Space transformation: the poetics of the actions of children and young people

Stuart Campbell Aitken lançou em 2014 The ethnopoetics of space and transformation: young people's engagement, activism and aesthetics, destacando a estética poética das ações políticas infantis e explorando as emoções que as sustentam. O livro compila as pesquisas realizadas pelo autor ao longo de quase trinta anos e em quatro continentes, entretanto, não é destinado apenas a fins acadêmicos, mas a todos aqueles que acreditam na possibilidade efetiva do exercício da cidadania para a transformação de sua comunidade por meio de ações em nível local.

Aitken é geógrafo formado pela University of Glasgow (1980), mestre em Geografia pela Miami University - Ohio (1981) e doutor em Geografia pela Western University (1985). Atualmente é professor titular de Geografia da San Diego State University e diretor do Center for Interdisciplinary Studies of Youth and Space. Possui uma extensa produção de temas ligados à Geografia Humana e têm como ênfase pesquisas em área urbana com famílias e comunidades, crianças e jovens.

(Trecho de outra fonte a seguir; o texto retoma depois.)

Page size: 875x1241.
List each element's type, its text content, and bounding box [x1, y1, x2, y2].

Nesta obra o autor propõe a quebra do paradigma que considera crianças como passivas, sujeitas à proteção e cuidado do adulto. Ao evidenciar as ações políticas de reivindicação, protesto e ruptura em questões que tangem suas vidas, são encaradas como capazes de provocar mudanças na sociedade e nos espaços por meio de sua forma peculiar de estar no mundo.

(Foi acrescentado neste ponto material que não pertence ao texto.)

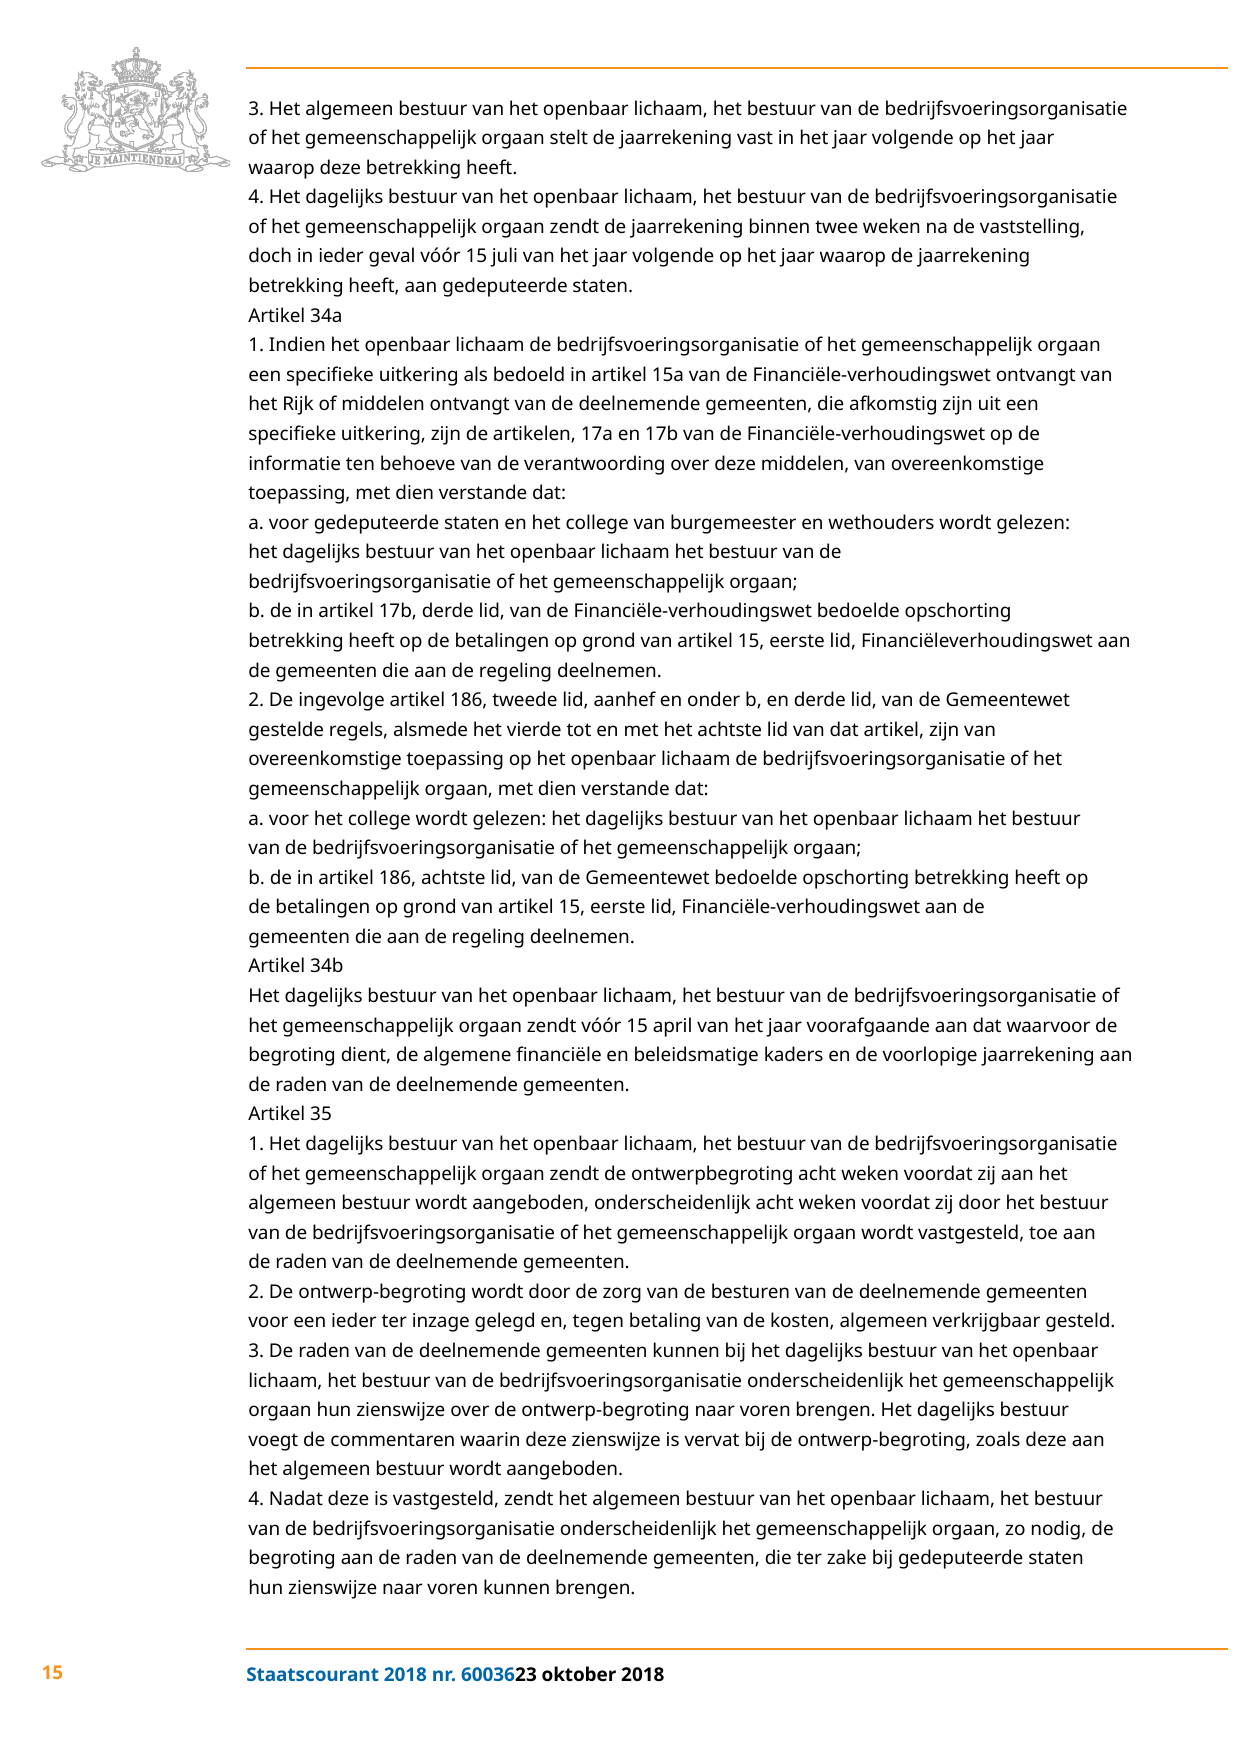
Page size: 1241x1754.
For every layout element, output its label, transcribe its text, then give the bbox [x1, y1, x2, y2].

text 4. Nadat deze is vastgesteld, zendt het algemeen bestuur van het openbaar lichaam, het bestuur [248, 1485, 1152, 1511]
text 4. Het dagelijks bestuur van het openbaar lichaam, het bestuur van de bedrijfsvoeringsorganisatie [248, 183, 1152, 209]
text 2. De ontwerp-begroting wordt door de zorg van de besturen van de deelnemende gemeenten [248, 1278, 1152, 1304]
text hun zienswijze naar voren kunnen brengen. [248, 1574, 1152, 1600]
text de raden van de deelnemende gemeenten. [248, 1071, 1152, 1097]
text 1. Indien het openbaar lichaam de bedrijfsvoeringsorganisatie of het gemeenschappelijk orgaan [248, 331, 1152, 357]
text gemeenschappelijk orgaan, met dien verstande dat: [248, 775, 1152, 801]
text het dagelijks bestuur van het openbaar lichaam het bestuur van de [248, 538, 1152, 564]
text Het dagelijks bestuur van het openbaar lichaam, het bestuur van de bedrijfsvoeringsorganisatie of [248, 982, 1152, 1008]
text het algemeen bestuur wordt aangeboden. [248, 1456, 1152, 1481]
text overeenkomstige toepassing op het openbaar lichaam de bedrijfsvoeringsorganisatie of het [248, 746, 1152, 771]
text algemeen bestuur wordt aangeboden, onderscheidenlijk acht weken voordat zij door het bestuur [248, 1189, 1152, 1215]
text van de bedrijfsvoeringsorganisatie onderscheidenlijk het gemeenschappelijk orgaan, zo nodig, de [248, 1515, 1152, 1541]
text waarop deze betrekking heeft. [248, 154, 1152, 180]
text of het gemeenschappelijk orgaan zendt de jaarrekening binnen twee weken na de vaststelling, [248, 213, 1152, 239]
text lichaam, het bestuur van de bedrijfsvoeringsorganisatie onderscheidenlijk het gemeenschappelijk [248, 1367, 1152, 1393]
text toepassing, met dien verstande dat: [248, 479, 1152, 505]
text bedrijfsvoeringsorganisatie of het gemeenschappelijk orgaan; [248, 568, 1152, 594]
text 3. De raden van de deelnemende gemeenten kunnen bij het dagelijks bestuur van het openbaar [248, 1337, 1152, 1363]
text betrekking heeft, aan gedeputeerde staten. [248, 272, 1152, 298]
text orgaan hun zienswijze over de ontwerp-begroting naar voren brengen. Het dagelijks bestuur [248, 1396, 1152, 1422]
text b. de in artikel 186, achtste lid, van de Gemeentewet bedoelde opschorting betrekking heeft op [248, 864, 1152, 890]
text een specifieke uitkering als bedoeld in artikel 15a van de Financiële-verhoudingswet ontvangt van [248, 361, 1152, 387]
text Artikel 34b [248, 953, 1152, 978]
text 3. Het algemeen bestuur van het openbaar lichaam, het bestuur van de bedrijfsvoeringsorganisatie [248, 95, 1152, 121]
text betrekking heeft op de betalingen op grond van artikel 15, eerste lid, Financiëleverhoudingswet aan de gemeenten die aan de regeling deelnemen. [248, 627, 1152, 683]
text het Rijk of middelen ontvangt van de deelnemende gemeenten, die afkomstig zijn uit een [248, 391, 1152, 416]
text a. voor het college wordt gelezen: het dagelijks bestuur van het openbaar lichaam het bestuur [248, 805, 1152, 831]
text doch in ieder geval vóór 15 juli van het jaar volgende op het jaar waarop de jaarrekening [248, 243, 1152, 268]
text 2. De ingevolge artikel 186, tweede lid, aanhef en onder b, en derde lid, van de Gemeentewet [248, 686, 1152, 712]
text of het gemeenschappelijk orgaan stelt de jaarrekening vast in het jaar volgende op het jaar [248, 124, 1152, 150]
text begroting dient, de algemene financiële en beleidsmatige kaders en de voorlopige jaarrekening aan [248, 1041, 1152, 1067]
text of het gemeenschappelijk orgaan zendt de ontwerpbegroting acht weken voordat zij aan het [248, 1160, 1152, 1186]
text gestelde regels, alsmede het vierde tot en met het achtste lid van dat artikel, zijn van [248, 716, 1152, 742]
picture [41, 47, 231, 172]
text specifieke uitkering, zijn de artikelen, 17a en 17b van de Financiële-verhoudingswet op de [248, 420, 1152, 446]
text Artikel 35 [248, 1101, 1152, 1126]
text begroting aan de raden van de deelnemende gemeenten, die ter zake bij gedeputeerde staten [248, 1544, 1152, 1570]
text voor een ieder ter inzage gelegd en, tegen betaling van de kosten, algemeen verkrijgbaar gesteld. [248, 1308, 1152, 1333]
text de raden van de deelnemende gemeenten. [248, 1248, 1152, 1274]
text van de bedrijfsvoeringsorganisatie of het gemeenschappelijk orgaan; [248, 834, 1152, 860]
text b. de in artikel 17b, derde lid, van de Financiële-verhoudingswet bedoelde opschorting [248, 598, 1152, 623]
text Artikel 34a [248, 302, 1152, 328]
text a. voor gedeputeerde staten en het college van burgemeester en wethouders wordt gelezen: [248, 509, 1152, 535]
text gemeenten die aan de regeling deelnemen. [248, 923, 1152, 949]
text het gemeenschappelijk orgaan zendt vóór 15 april van het jaar voorafgaande aan dat waarvoor de [248, 1012, 1152, 1038]
text van de bedrijfsvoeringsorganisatie of het gemeenschappelijk orgaan wordt vastgesteld, toe aan [248, 1219, 1152, 1245]
text 1. Het dagelijks bestuur van het openbaar lichaam, het bestuur van de bedrijfsvoeringsorganisatie [248, 1130, 1152, 1156]
text voegt de commentaren waarin deze zienswijze is vervat bij de ontwerp-begroting, zoals deze aan [248, 1426, 1152, 1452]
text de betalingen op grond van artikel 15, eerste lid, Financiële-verhoudingswet aan de [248, 893, 1152, 919]
text informatie ten behoeve van de verantwoording over deze middelen, van overeenkomstige [248, 450, 1152, 476]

Para embasar seus argumentos, lança mão de autores da Filosofia, Geografia, Sociologia e Literatura, criando conexões interdisciplinares entre espaço, cidadania, estética e emoções. Aitken define espaço não como um palco estático, mas onde complexas relações acontecem; a cidadania como ação criativa e de ressignificação; a estética indo além do belo e sendo a ruptura com aquilo que é facilmente perceptível; e as emoções como os sentimentos que afetam nossa forma de ver, ser e estar no mundo e que impulsionam ações políticas. Consequentemente, espaços e pessoas transformam-se mediante relações afetivas e estéticas no exercício de sua cidadania, reapropriando-se do espaço urbano.

Neste sentido, a cidade volta a ser espaço de convivência, experiência e aprendizagem intra e intergeracional. E é na poética da vida de crianças e jovens que novas formas de cidadania acontecem, por meio de deslocamentos e ativismo político em uma (re)tomada do território urbano, e uma (re)invenção de cartografias que materializam espacialidades livres e fluídas.

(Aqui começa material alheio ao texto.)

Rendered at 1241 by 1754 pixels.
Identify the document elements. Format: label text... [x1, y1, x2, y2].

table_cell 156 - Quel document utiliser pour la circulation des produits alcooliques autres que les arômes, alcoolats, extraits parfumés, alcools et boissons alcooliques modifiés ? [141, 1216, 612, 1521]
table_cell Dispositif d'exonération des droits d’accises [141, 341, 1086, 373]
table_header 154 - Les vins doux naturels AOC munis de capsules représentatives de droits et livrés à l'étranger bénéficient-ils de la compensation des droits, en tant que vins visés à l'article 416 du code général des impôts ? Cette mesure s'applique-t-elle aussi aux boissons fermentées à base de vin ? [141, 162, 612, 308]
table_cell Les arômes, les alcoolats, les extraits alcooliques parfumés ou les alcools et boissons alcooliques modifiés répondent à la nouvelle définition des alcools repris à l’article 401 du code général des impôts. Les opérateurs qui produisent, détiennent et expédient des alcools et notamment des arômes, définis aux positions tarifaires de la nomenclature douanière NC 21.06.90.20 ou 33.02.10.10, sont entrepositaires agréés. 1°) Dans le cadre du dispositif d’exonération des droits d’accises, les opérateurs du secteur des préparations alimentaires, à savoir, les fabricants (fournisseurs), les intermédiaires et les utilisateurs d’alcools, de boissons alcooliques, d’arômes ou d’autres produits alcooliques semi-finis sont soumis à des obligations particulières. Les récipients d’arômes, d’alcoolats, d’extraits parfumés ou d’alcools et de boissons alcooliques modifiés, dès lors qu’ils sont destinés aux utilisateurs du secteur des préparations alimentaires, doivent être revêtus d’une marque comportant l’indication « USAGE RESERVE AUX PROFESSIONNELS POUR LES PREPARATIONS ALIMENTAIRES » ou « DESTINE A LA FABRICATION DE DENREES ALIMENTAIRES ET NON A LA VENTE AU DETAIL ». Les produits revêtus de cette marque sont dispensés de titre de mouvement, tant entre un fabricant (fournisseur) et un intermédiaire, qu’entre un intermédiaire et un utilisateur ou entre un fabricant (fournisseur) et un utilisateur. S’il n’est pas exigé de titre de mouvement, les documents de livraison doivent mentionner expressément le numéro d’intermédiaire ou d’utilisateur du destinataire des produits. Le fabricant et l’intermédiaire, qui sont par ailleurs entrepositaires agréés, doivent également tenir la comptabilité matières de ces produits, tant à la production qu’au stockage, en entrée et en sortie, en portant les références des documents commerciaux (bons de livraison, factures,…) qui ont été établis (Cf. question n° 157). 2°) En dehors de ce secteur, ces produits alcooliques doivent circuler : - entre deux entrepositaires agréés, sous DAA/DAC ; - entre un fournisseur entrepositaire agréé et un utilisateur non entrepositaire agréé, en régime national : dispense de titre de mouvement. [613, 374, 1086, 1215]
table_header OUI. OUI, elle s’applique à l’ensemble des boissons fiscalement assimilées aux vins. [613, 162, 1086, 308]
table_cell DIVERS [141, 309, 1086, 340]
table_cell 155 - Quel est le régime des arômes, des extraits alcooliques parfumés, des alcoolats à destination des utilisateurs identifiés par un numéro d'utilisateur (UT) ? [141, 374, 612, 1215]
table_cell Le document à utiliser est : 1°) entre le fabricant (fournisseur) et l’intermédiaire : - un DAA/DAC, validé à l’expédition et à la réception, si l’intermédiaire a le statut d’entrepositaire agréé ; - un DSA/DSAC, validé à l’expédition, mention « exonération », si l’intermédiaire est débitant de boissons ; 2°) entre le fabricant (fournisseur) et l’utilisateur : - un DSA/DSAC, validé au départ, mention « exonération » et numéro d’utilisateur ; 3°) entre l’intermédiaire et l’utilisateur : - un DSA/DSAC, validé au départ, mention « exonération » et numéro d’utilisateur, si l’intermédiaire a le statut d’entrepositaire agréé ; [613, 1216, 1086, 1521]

A obra de Aitken contém um prefácio, seguido de oito capítulos, e está organizada em duas partes. A primeira reúne uma discussão baseada em teorias espaciais a respeito de eventos de mudança e engloba os quatro primeiros capítulos. Em “Birthing the poetics of space and transformation e Ethnopoetics”, o autor apresenta as bases teóricas que fundamentam suas pesquisas com a discussão sobre espaço e mudança e a definição da Ethnopoetry. Na sequência, o capítulo “Disrupting spatial competencies and affordances” exemplifica a maneira subversiva como crianças com paralisia cerebral superam obstáculos diários relacionados a acessibilidade e mobilidade enfrentadas em uma cidade nos Estados Unidos. O capítulo “Development, figured worlds and affective ecologies” aborda como jovens e suas famílias nativas da província de Guizhou/China resistem, enfrentam e protestam contra as mudanças ambientais e de desenvolvimento radicais provocadas pelo governo em sua região.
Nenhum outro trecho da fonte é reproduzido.